Educação não se reduz a garantir que alguém desenvolva a capacidade de decorar conteúdos aferíveis por escalas de notas, mas é, fundamentalmente, a oferta de respostas às grandes interrogações que as pessoas trazem à escola e que se concentram na esperança de um mundo em que as desigualdades sejam superadas, em que os preconceitos e as exclusões de toda ordem sejam suprimidas e que sejamos capazes de cuidarmos uns dos outros. E isso exige que o conhecimento escolar esteja fundado no permanente esclarecimento das condições socioculturais, políticas e econômicas que estruturam a existência dos estudantes, de suas famílias e de seus vizinhos.

A possibilidade de desenvolvermos uma educação com outra qualidade passa, em princípio, pelo cumprimento do que Estado e Sociedade pactuaram nos planos nacional, estadual e municipais. Este é o ponto de partida para qualquer avaliação, porque lá temos metas e estratégias definidas e pactuadas pelos operadores das políticas públicas, para todos os 167 municípios e para a rede pública estadual.

As aprovações dos planos se deram em um processo de debate, escuta e construção participativa dos vários segmentos da educação do RN (gestores, profissionais de educação, pais e estudantes), de acordo e respeitando a Constituição Federal de 1988, com vistas a organização de um Sistema Nacional de Educação.

Ocorre que em todos os níveis (União, Estado e Municípios), tivemos uma desconsideração dos planos, em favor da incorporação de institutos e organizações privadas (financiadas e associadas ao grande capital financeiro) como verdadeiros definidoras dos rumos das políticas educacionais, na medida em que invadem o espaço público com a oferta de plataformas, tecnologias e conteúdos comprometidos com a lógica de medição de saberes pelas provas, fragilizando, assim, os princípios do pluralismo de ideias, de concepções pedagógicas e a própria liberdade de aprender, ensinar, pesquisar e divulgar o pensamento e o saber.

Nesse processo eleitoral nada disso foi posto em questão, seja em debates, seja no (pouco) que foi divulgado em termos de programa de governo, seja pelos diversos segmentos educacionais do nosso Estado. Esse silêncio ou silenciamento em torno da pauta educacional é sintomático das dificuldades que temos em sensibilizar e formar fileiras em torno da efetivação de um processo colaborativo entre os diversos entes institucionais, no sentido da construção de pactos voltados à melhoria da qualidade social da educação dos potiguares.

É urgente que haja comprometimento por parte dos atuais governos municipais e do novo governo estadual (em conjunto com a nova composição do parlamento estadual) no sentido de se fazer uma repactuação das metas que não foram cumpridas, em face de dois anos de pandemia, que impossibilitou o acesso e permanência de crianças, jovens e adultos à educação escolar.

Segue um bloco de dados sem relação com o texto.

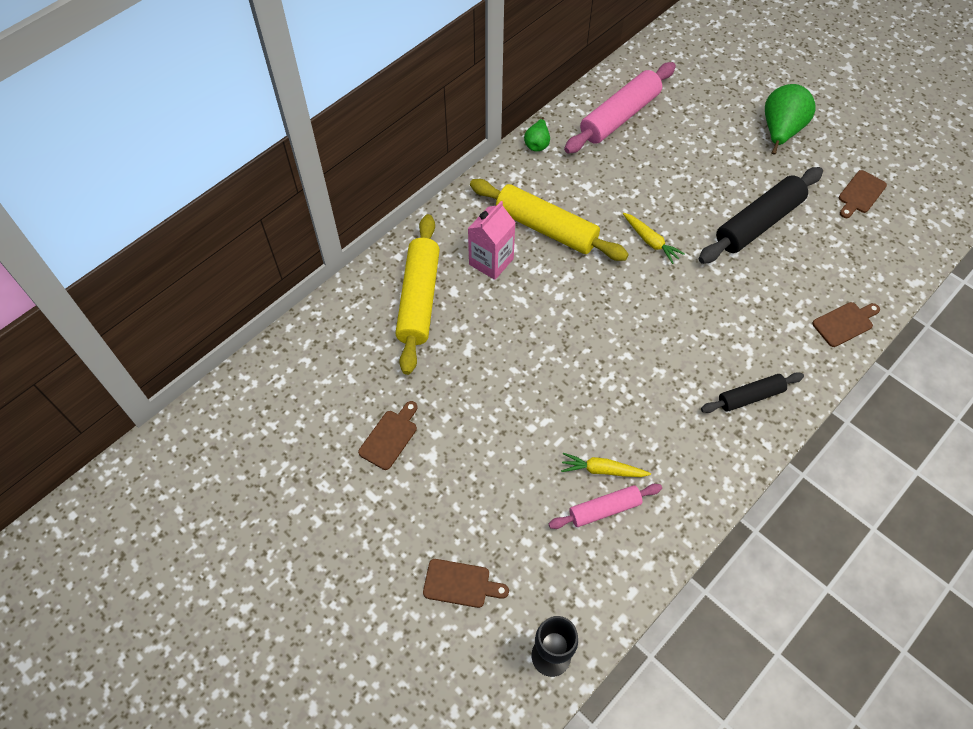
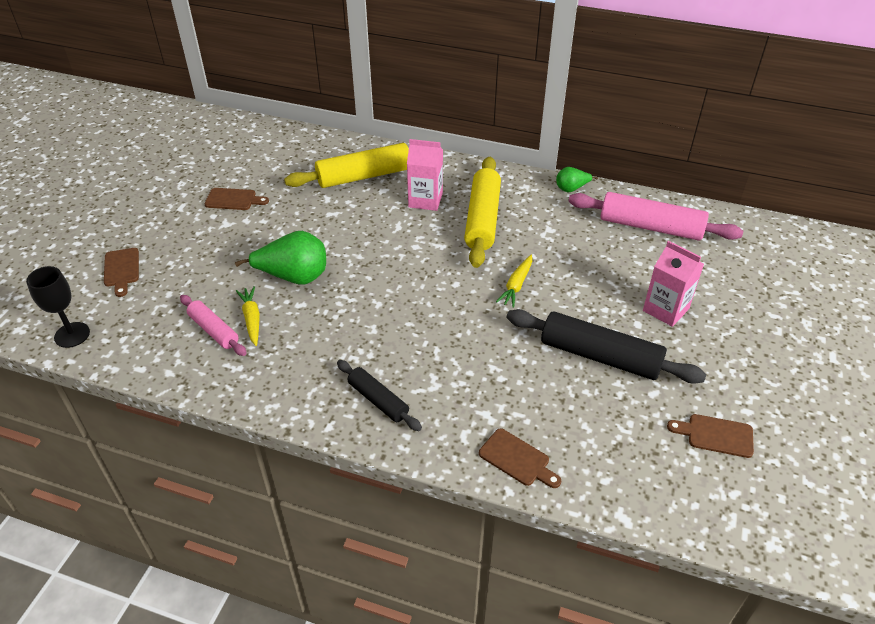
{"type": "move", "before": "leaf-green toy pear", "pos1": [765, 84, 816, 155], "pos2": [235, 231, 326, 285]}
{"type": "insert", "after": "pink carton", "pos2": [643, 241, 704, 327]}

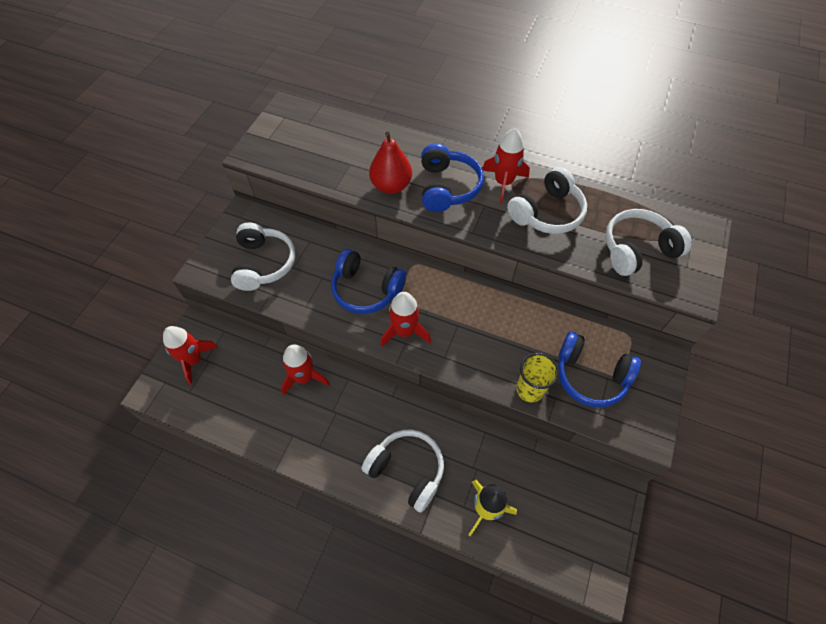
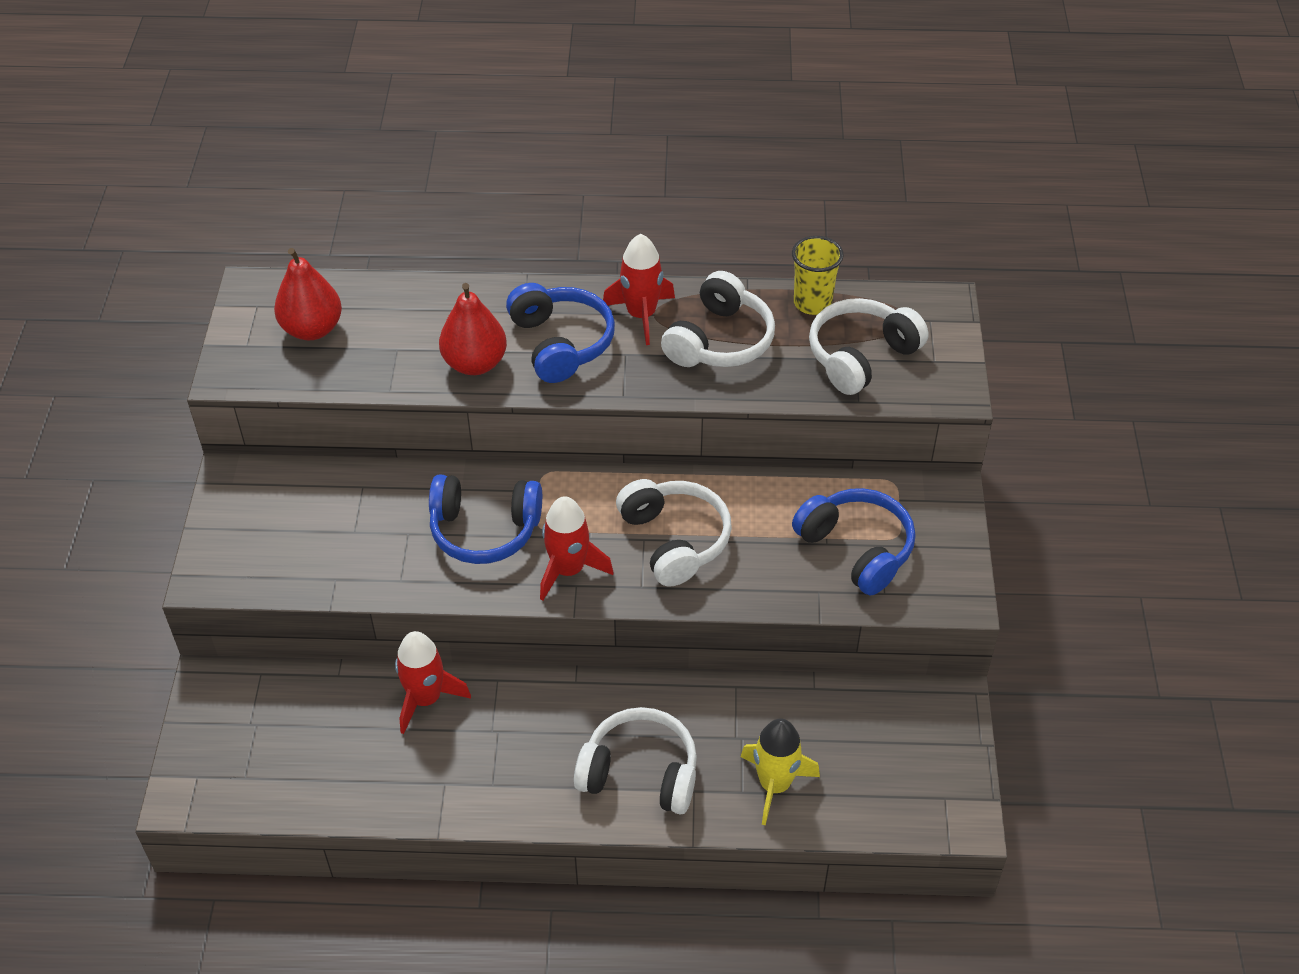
{"type": "move", "before": "pure white headphones", "pos1": [231, 223, 295, 291], "pos2": [616, 479, 732, 587]}
{"type": "delete", "before": "red toy rocket", "pos1": [163, 326, 218, 385]}
{"type": "rotate", "before": "royal blue headphones", "pos1": [558, 332, 641, 408], "pos2": [792, 488, 916, 595], "turn": -135}
{"type": "move", "before": "yellow tumbler", "pos1": [516, 353, 559, 402], "pos2": [792, 236, 844, 315]}
{"type": "insert", "after": "red toy pear", "pos2": [274, 248, 342, 340]}

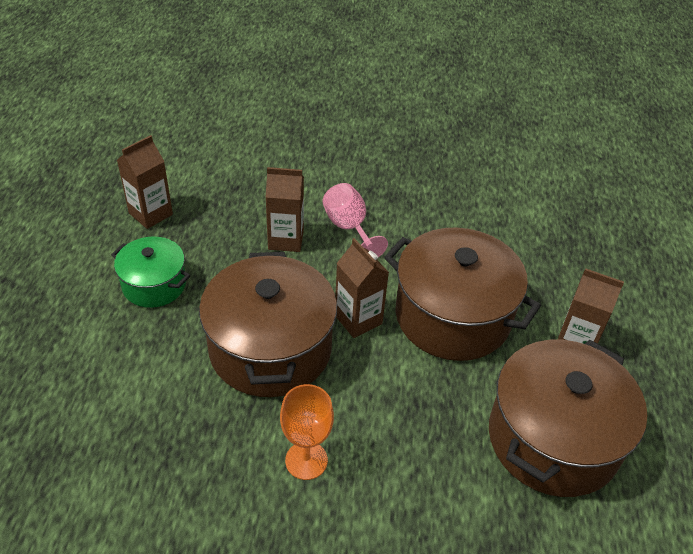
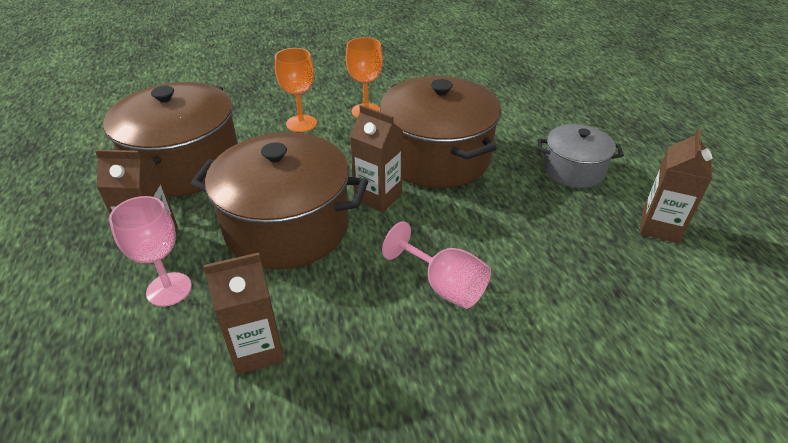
{"type": "move", "before": "russet carton", "pos1": [266, 167, 304, 252], "pos2": [203, 253, 284, 375]}
{"type": "recolor", "before": "leaf-green pot", "after": "gray pot", "pos1": [111, 236, 190, 308], "pos2": [538, 124, 624, 188]}
{"type": "insert", "after": "bright orange wine glass", "pos2": [275, 48, 317, 132]}
{"type": "insert", "after": "pink wine glass", "pos2": [109, 196, 192, 307]}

Essa repactuação pode ser pauta do novo governo (e do parlamento) a serem eleitos no próximo domingo, mas, já poderia ter sido objeto das preocupações dos atuais governantes municipais e estadual. As reações e respostas dadas ao que foi noticiado a respeito da colocação de nosso Estado no IDEB apenas reforça a necessidade de que a pauta da educação abandone as afirmações e defesas genéricas e se apresente como objeto de ações concretas, construídas por meio de um amplo processo de diálogo democrático entre as instâncias oficiais e a sociedade civil. Aí, sim, teremos os verdadeiros critérios para avaliação de nossa educação.